Gaz-System podpisał umowę z niemiecką firmą GASCADE Gastransport GmbH na rozbudowę granicznej stacji pomiarowej Mallnow. Inwestycja, której kosztami podzielą się obie strony, umożliwi pomiar ilości gazu przesyłanego na wschód. Teraz pomiary mogą dotyczyć jedynie gazu płynącego do Niemiec. Zgodnie z umową GASCADE do końca 2013 r. ma zakończyć inwestycję.
To rozwiązanie ma zwiększyć nasze bezpieczeństwo energetyczne na wypadek awarii lub zatrzymania przesyłu paliwa przez Rosjan. W takim przypadku polska strona będzie mogła kupić gaz w Europie i za pośrednictwem gazociągu jamalskiego przesłać go do kraju. Teoretycznie może to być też surowiec rosyjski, pochodzący z bałtyckiego gazociągu Nord Stream. Techniczne możliwości przesyłu gazociągiem jamalskim to ok. 30 mld m sześc. gazu rocznie.

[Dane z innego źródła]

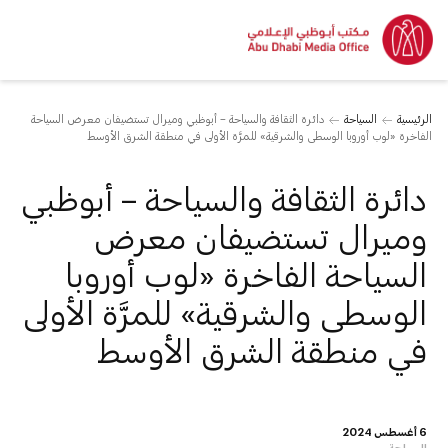
الرئيسية
السياحة
دائرة الثقافة والسياحة – أبوظبي وميرال تستضيفان معرض السياحة
الفاخرة «لوب أوروبا الوسطى والشرقية» للمرَّة الأولى في منطقة الشرق الأوسط
دائرة الثقافة والسياحة – أبوظبي
وميرال تستضيفان معرض
السياحة الفاخرة «لوب أوروبا
الوسطى والشرقية» للمرَّة الأولى
في منطقة الشرق الأوسط
6 أغسطس 2024
السياحة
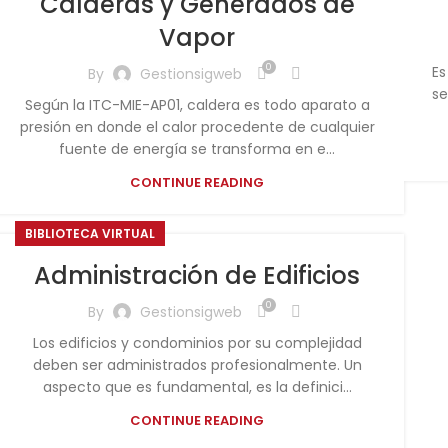
Calderas y Generados de
Vapor
0
Es
By
Gestionsigweb
se
Según la ITC-MIE-AP01, caldera es todo aparato a
presión en donde el calor procedente de cualquier
fuente de energía se transforma en e...
CONTINUE READING
BIBLIOTECA VIRTUAL
Administración de Edificios
0
By
Gestionsigweb
Los edificios y condominios por su complejidad
deben ser administrados profesionalmente. Un
aspecto que es fundamental, es la definici...
CONTINUE READING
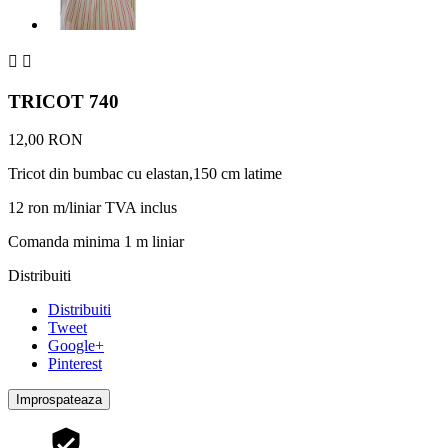


TRICOT 740
12,00 RON
Tricot din bumbac cu elastan,150 cm latime
12 ron m/liniar TVA inclus
Comanda minima 1 m liniar
Distribuiti
Distribuiti
Tweet
Google+
Pinterest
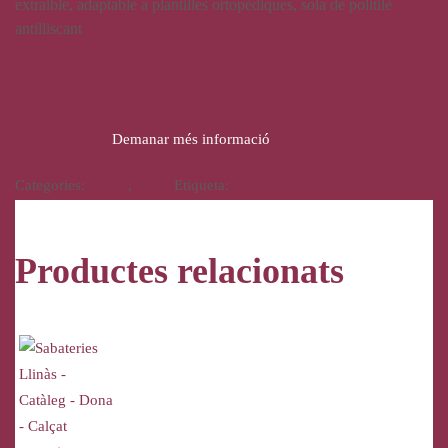
extraible, adaptable a plantilles ortopèdiques, sola de politilè
antilliscant
79,50
€
Demanar més informació
Categories:
Calçat
,
Dona
Etiqueta:
Notton
Productes relacionats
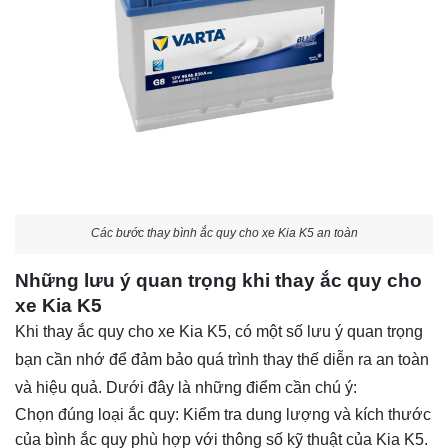
Các bước thay bình ắc quy cho xe Kia K5 an toàn
Những lưu ý quan trọng khi thay ắc quy cho
xe Kia K5
Khi thay ắc quy cho xe Kia K5, có một số lưu ý quan trọng
bạn cần nhớ để đảm bảo quá trình thay thế diễn ra an toàn
và hiệu quả. Dưới đây là những điểm cần chú ý:
Chọn đúng loại ắc quy: Kiểm tra dung lượng và kích thước
của bình ắc quy phù hợp với thông số kỹ thuật của Kia K5.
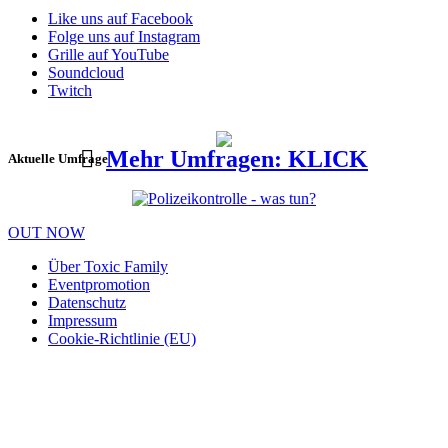
Like uns auf Facebook
Folge uns auf Instagram
Grille auf YouTube
Soundcloud
Twitch
Mehr Umfragen: KLICK
Aktuelle Umfrage
OUT NOW
Über Toxic Family
Eventpromotion
Datenschutz
Impressum
Cookie-Richtlinie (EU)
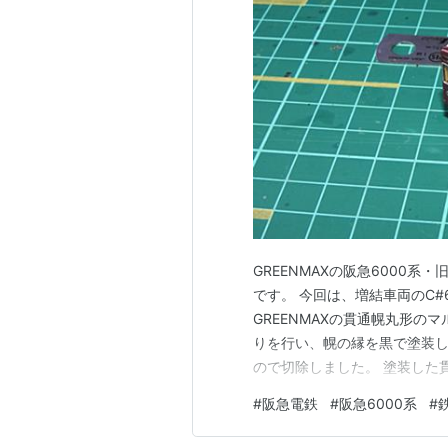
GREENMAXの阪急6000系・
です。 今回は、増結車両のC#
GREENMAXの貫通幌丸形の
りを行い、幌の縁を黒で塗装し
ので切除しました。 塗装した
C#6014と連結してみました
#
阪急電鉄
#
阪急6000系
#
ります。 お付き合いいただきあり
車…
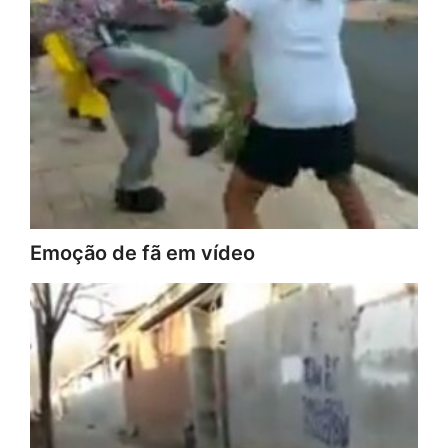
Emoção de fã em vídeo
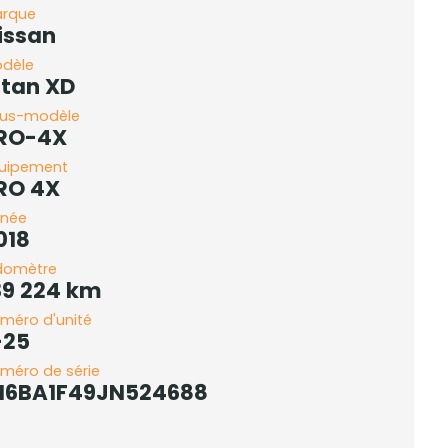
rque
issan
dèle
itan XD
us-modèle
RO-4X
uipement
RO 4X
née
018
domètre
39 224 km
méro d'unité
-25
méro de série
N6BA1F49JN524688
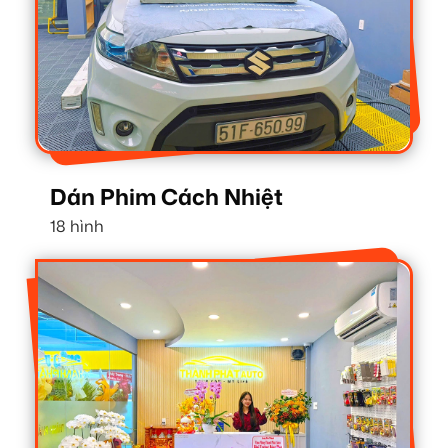
Dán Phim Cách Nhiệt
18 hình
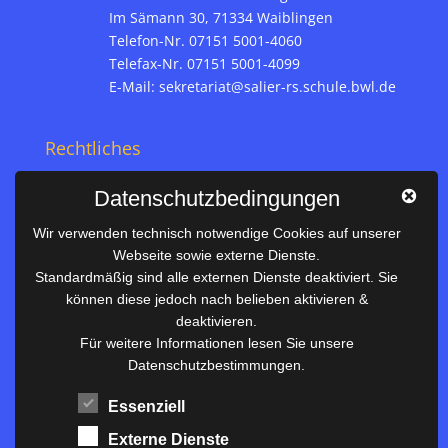
Im Sämann 30, 71334 Waiblingen
Telefon-Nr. 07151 5001-4060
Telefax-Nr. 07151 5001-4099
E-Mail:
sekretariat@salier-rs.schule.bwl.de
Rechtliches
Impressum
Datenschutzbedingungen
Datenschutz
Wir verwenden technisch notwendige Cookies auf unserer
Webseite sowie externe Dienste.
Nützliches
Standardmäßig sind alle externen Dienste deaktiviert. Sie
können diese jedoch nach belieben aktivieren &
Vertretungsplan
deaktivieren.
Unterrichtszeiten
Für weitere Informationen lesen Sie unsere
Datenschutzbestimmungen.
Downloadbereich
Terminkalender
Essenziell
Termine AKTUELL
Externe Dienste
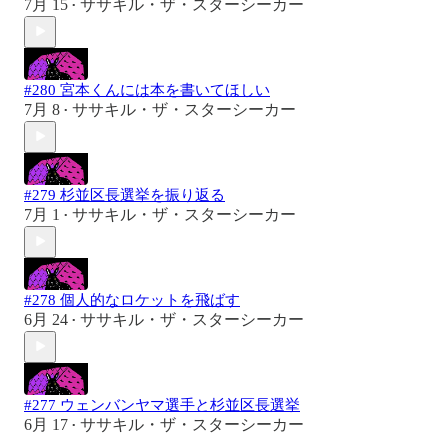
7月 15
ササキル・ザ・スターシーカー
•
#280 宮本くんには本を書いてほしい
7月 8
ササキル・ザ・スターシーカー
•
#279 杉並区長選挙を振り返る
7月 1
ササキル・ザ・スターシーカー
•
#278 個人的なロケットを飛ばす
6月 24
ササキル・ザ・スターシーカー
•
#277 ウェンバンヤマ選手と杉並区長選挙
6月 17
ササキル・ザ・スターシーカー
•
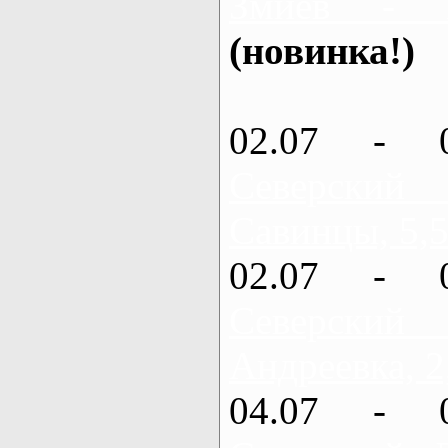
Змиев - 
(новинка!)
02.07 - 
Северский
Савинцы, 5,5
02.07 - 
Северский
Андреевка, 2
04.07 - 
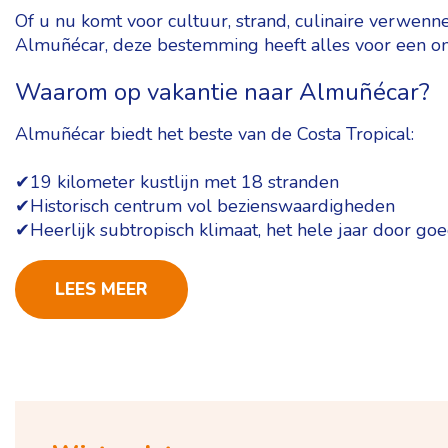
Of u nu komt voor cultuur, strand, culinaire verwenn
Almuñécar, deze bestemming heeft alles voor een onv
Waarom op vakantie naar Almuñécar?
Almuñécar biedt het beste van de Costa Tropical:
✔19 kilometer kustlijn met 18 stranden
✔Historisch centrum vol bezienswaardigheden
✔Heerlijk subtropisch klimaat, het hele jaar door go
LEES MEER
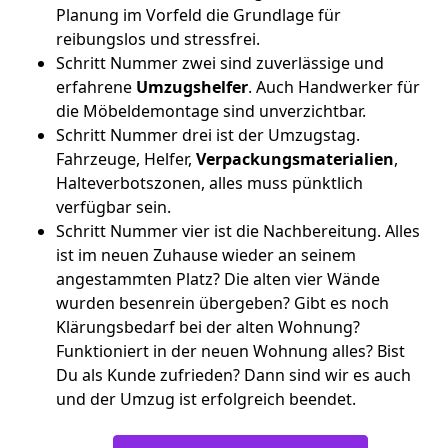
Planung im Vorfeld die Grundlage für
reibungslos und stressfrei.
Schritt Nummer zwei sind zuverlässige und
erfahrene
Umzugshelfer
. Auch Handwerker für
die Möbeldemontage sind unverzichtbar.
Schritt Nummer drei ist der Umzugstag.
Fahrzeuge, Helfer,
Verpackungsmaterialien
,
Halteverbotszonen, alles muss pünktlich
verfügbar sein.
Schritt Nummer vier ist die Nachbereitung. Alles
ist im neuen Zuhause wieder an seinem
angestammten Platz? Die alten vier Wände
wurden besenrein übergeben? Gibt es noch
Klärungsbedarf bei der alten Wohnung?
Funktioniert in der neuen Wohnung alles? Bist
Du als Kunde zufrieden? Dann sind wir es auch
und der Umzug ist erfolgreich beendet.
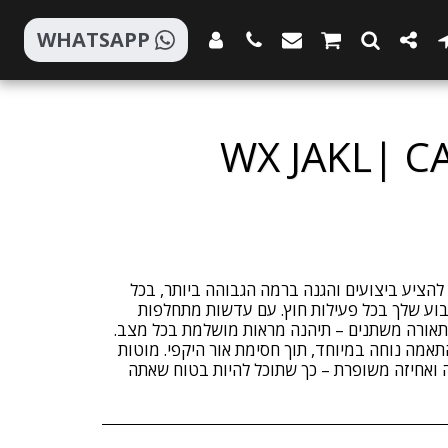
WHATSAPP
WX JAKL| C
ת כדי להציע ביצועים והגנה ברמה הגבוהה ביותר, בכל
בוע שלך בכל פעילות חוץ. עם עדשות מתחלפות
אורה משתנים – תיהנה מראות מושלמת בכל מצב.
אמה נוחה במיוחד, תוך חסימת אור היקפי. מוטות
 ואחיזה משופרת – כך שתוכל להיות בטוח שאתה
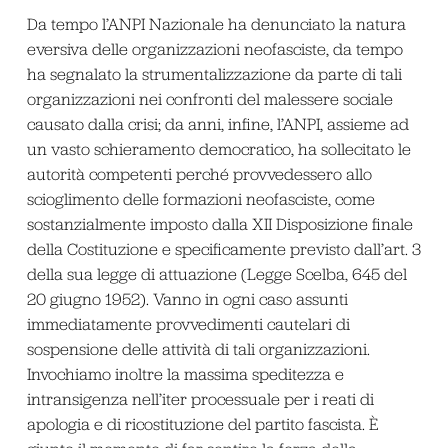
Da tempo l’ANPI Nazionale ha denunciato la natura
eversiva delle organizzazioni neofasciste, da tempo
ha segnalato la strumentalizzazione da parte di tali
organizzazioni nei confronti del malessere sociale
causato dalla crisi; da anni, infine, l’ANPI, assieme ad
un vasto schieramento democratico, ha sollecitato le
autorità competenti perché provvedessero allo
scioglimento delle formazioni neofasciste, come
sostanzialmente imposto dalla XII Disposizione finale
della Costituzione e specificamente previsto dall’art. 3
della sua legge di attuazione (Legge Scelba, 645 del
20 giugno 1952). Vanno in ogni caso assunti
immediatamente provvedimenti cautelari di
sospensione delle attività di tali organizzazioni.
Invochiamo inoltre la massima speditezza e
intransigenza nell’iter processuale per i reati di
apologia e di ricostituzione del partito fascista. È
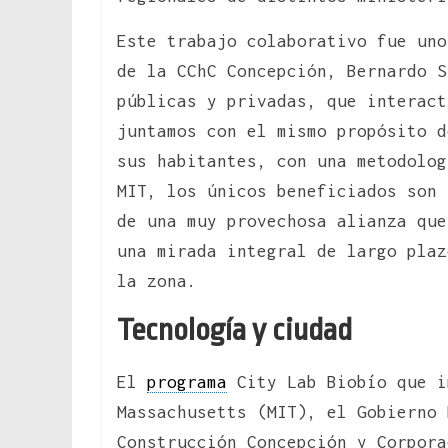
Este trabajo colaborativo fue uno
de la CChC Concepción, Bernardo S
públicas y privadas, que interact
juntamos con el mismo propósito 
sus habitantes, con una metodolog
MIT, los únicos beneficiados son 
de una muy provechosa alianza que
una mirada integral de largo plaz
la zona.
Tecnología y ciudad
El
programa
City Lab Biobío que i
Massachusetts (MIT), el Gobierno 
Construcción Concepción y Corpora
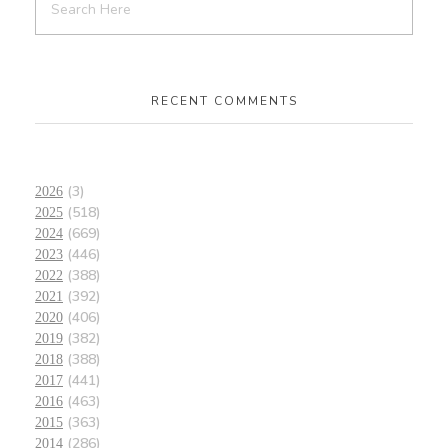
RECENT COMMENTS
(3)
2026
(518)
2025
(669)
2024
(446)
2023
(388)
2022
(392)
2021
(406)
2020
(382)
2019
(388)
2018
(441)
2017
(463)
2016
(363)
2015
(286)
2014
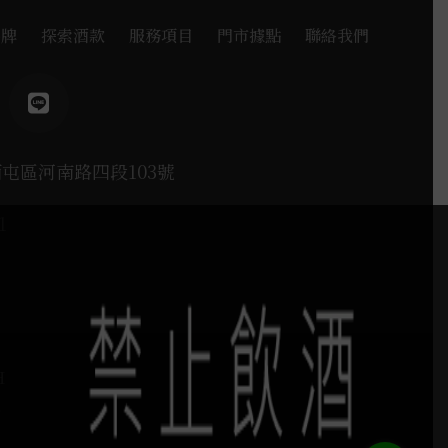
品牌
探索酒款
服務項目
門市據點
聯絡我們
西屯區河南路四段103號
1
H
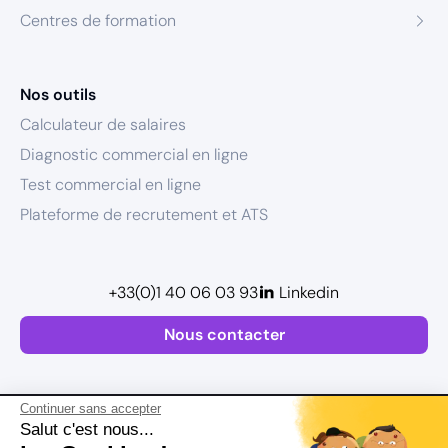
Centres de formation
Nos outils
Calculateur de salaires
Diagnostic commercial en ligne
Test commercial en ligne
Plateforme de recrutement et ATS
+33(0)1 40 06 03 93
Linkedin
Nous contacter
Continuer sans accepter
Salut c'est nous...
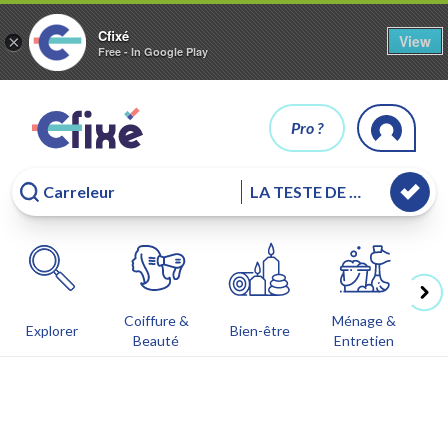
Cfixé
View
×
Free - In Google Play
Pro ?
Coiffure &
Ménage &
Co
Explorer
Bien-être
Beauté
Entretien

– Fizyczny rewers na gazociągu jamalskim będzie dodatkowym elementem podwyższającym bezpieczeństwo transportu gazu do Polski, np. w sytuacjach awaryjnych. Będzie też wypełnieniem wytycznych unijnych dotyczących standardu infrastruktury przesyłowej – mówi prezes Gaz-Systemu Jan Chadam. Zobowiązuje do tego rozporządzenie Parlamentu Europejskiego i Rady UE z października 2010 r. w sprawie środków zapewniających bezpieczeństwo dostaw gazu ziemnego. Jak podkreśla europoseł PiS Konrad Szymański, uruchomienie rewersu to istotny krok z punktu widzenia liberalizacji rynku gazu w UE. – Do tej pory mieliśmy niezłe prawo, ale często brak fizycznych możliwości jego wdrażania. Przez ostatnie lata staraliśmy się pokazać, że Jamał nie jest wyłączony spod unijnych reguł gry i wprowadzenie możliwości fizycznego rewersu to potwierdza – tłumaczy.
Dziś na Jamale działa rewers wirtualny. Pozwala na kupowanie gazu u niemieckich kontrahentów Gazpromu i odbieranie go z dostaw płynących do Niemiec gazociągiem jamalskim przez Polskę. Maksymalnie można tą drogą sprowadzić 2,6 mld m sześc. rocznie.